Part 15

11.8K 175 55
                                    

❤❤❤

Seminggu telah berlalu, saat ini kami sedang berada di kamar dan rebahan di tempat tidur yang sama. Aku merasa canggung karena jarak di antara kami sangat dekat. Malam ini tidak seperti biasanya, karena dulu saat belum mengetahui perasaan ini, aku meminta tidur terpisah. Selama dua tahun lebih kami harus menjalani rutinitas seperti itu.

Walaupun sudah seminggu yang lalu, kata cinta itu keluar dari bibir Mas Ezza, tetapi tidak tahu kenapa diri ini belum siap harus tidur seranjang dengannya. Namun, malam ini perasaan bersalah menyelimuti hati dan pikiran. Aku merasa sudah sangat keterlaluan terhadap laki-laki tersebut.

Aku sedih kalau mengingat hal itu, sungguh teganya diriku melarang suami sendiri untuk tidur bersama. Rasa ego jauh lebih besar daripada rasa naluri saat itu. Pantaskah aku disebut sebagai istri? Tidak terasa bulir bening keluar dari pelupuk mata.

"Maafin aku, Mas." Aku meminta maaf kepada Mas Ezza karena menyesali perbuatanku.

"Kenapa harus minta maaf, Dek?" Dia masih tetap dengan sikap lembutnya.

"Aku jahat dan kasar sama kamu, Mas."

"Siapa bilang istriku jahat dan kasar? Istriku tetap yang terbaik bagiku." Aku semakin tidak kuat mendengar penuturannya.

"Ka-mu ter-la-lu baik untukku, Mas."Aku terbata-bata karena isak tangis.

"Kok, nangis?" Dia bergeser dan menatap wajahku. Dia mengusap air mataku, lalu mendaratkan sentuhan di dahi ini.

"Aku sering nggak peduli padamu, aku tidak pantas disebut sebagai istri."

"Sssttt ... jangan pernah ngomong seperti itu lagi. Kamu istri terhebat untukku, kamu sangat sempurna bagiku. Kamu adalah wanita pertama yang menggetarkan cinta dalam hati ini." Dia menempelkan jari telunjuk kanannya di atas bibirku.

"Tapi, Mas ...." Sebelum melanjutkan apa yang ingin kukatakan, dia memotongnya.

"Jangan pernah berpikir dan merasa kalau kamu itu jahat. Kamu adalah wanita idamanku, imut, cantik, manis, dan manja. Semua yang ada pada dirimu adalah indah bagiku." Aku sangat terharu mendengar pengakuannya.

“Terima kasih atas cinta dan kasih sayang yang kamu berikan padaku.

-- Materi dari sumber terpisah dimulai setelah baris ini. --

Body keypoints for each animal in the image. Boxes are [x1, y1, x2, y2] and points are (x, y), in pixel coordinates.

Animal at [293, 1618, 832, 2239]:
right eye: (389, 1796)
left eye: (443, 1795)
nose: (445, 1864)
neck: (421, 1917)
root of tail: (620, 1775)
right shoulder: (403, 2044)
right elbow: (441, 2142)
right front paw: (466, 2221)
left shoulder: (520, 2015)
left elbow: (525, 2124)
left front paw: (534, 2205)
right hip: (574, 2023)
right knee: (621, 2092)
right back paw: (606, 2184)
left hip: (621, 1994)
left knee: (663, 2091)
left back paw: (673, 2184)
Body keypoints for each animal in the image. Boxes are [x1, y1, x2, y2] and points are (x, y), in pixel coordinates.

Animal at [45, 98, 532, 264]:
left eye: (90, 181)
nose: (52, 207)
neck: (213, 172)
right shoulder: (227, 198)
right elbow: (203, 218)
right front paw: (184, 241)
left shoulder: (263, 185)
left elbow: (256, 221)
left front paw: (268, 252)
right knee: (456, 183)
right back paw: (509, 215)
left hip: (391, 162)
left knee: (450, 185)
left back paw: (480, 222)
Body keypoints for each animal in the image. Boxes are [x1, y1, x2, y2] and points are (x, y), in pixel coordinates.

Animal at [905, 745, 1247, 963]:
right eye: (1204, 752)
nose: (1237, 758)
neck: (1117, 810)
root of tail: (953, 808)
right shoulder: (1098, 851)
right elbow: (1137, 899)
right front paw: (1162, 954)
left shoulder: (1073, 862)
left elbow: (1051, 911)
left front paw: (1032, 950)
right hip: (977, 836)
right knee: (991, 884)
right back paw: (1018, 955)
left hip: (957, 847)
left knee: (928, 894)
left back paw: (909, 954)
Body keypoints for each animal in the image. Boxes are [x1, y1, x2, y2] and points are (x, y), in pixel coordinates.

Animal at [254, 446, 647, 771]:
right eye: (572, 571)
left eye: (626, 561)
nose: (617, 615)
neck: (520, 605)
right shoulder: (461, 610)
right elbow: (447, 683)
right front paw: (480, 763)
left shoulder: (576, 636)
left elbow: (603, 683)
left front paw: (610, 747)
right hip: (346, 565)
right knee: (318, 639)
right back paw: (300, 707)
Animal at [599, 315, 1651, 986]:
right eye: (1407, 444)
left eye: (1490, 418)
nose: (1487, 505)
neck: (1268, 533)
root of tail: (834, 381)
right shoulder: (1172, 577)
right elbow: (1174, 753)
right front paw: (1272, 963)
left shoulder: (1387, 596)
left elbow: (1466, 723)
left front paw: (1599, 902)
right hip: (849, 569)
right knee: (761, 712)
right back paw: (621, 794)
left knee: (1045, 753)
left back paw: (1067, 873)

Tunggu aku, ya, Mas. Aku akan segera menyerahkan jiwa dan raga ini hanya untukmu.”

“Aku akan tetap sabar untuk menunggumu.”

Aku kembali tersanjung dan terpesona dengan sikap yang ditunjukkan Mas Ezza. Dia adalah laki-laki berjiwa besar dan sangat sabar. Aku ingin segera memberikan cinta ini untuk pria itu. Menyerahkan jiwa dan raga dengan ikhlas kepada suami yang sangat mencintaiku. Akhirnya malam ini kami pun tidur dalam satu ranjang dengan jarak yang sangat dekat.

“Kenapa kamu tidur di sampingku? Sana!” Aku terkejut setelah terbangun subuh, mendapati diriku seranjang dengan Mas Ezza.

“Kamu kenapa, Dek?” Mas Ezza akhirnya terbangun.

“Jangan sentuh aku!” Aku mendorong tubuh Mas Ezza hingga terjatuh dari tempat tidur.

“Auh!” Laki-laki itu merintih.

Aku tiba-tiba tersadar dan langsung duduk. “Kamu nggak apa-apa, Mas?” Aku turun dari tempat tidur dan membantu Mas Ezza untuk berdiri.

“Kenapa kamu marah subuh-subuh? Padahal semalam baik-baik aja.” Mas Ezza melontarkan pertanyaan setelah kami duduk di tempat tidur.

“Maafin aku, Mas. Aku benar-benar kaget karena biasanya tidur sendiri. Aku heran melihat kamu tidur seranjang denganku.” Aku menyusun sepuluh jari dan meminta maaf kepadanya.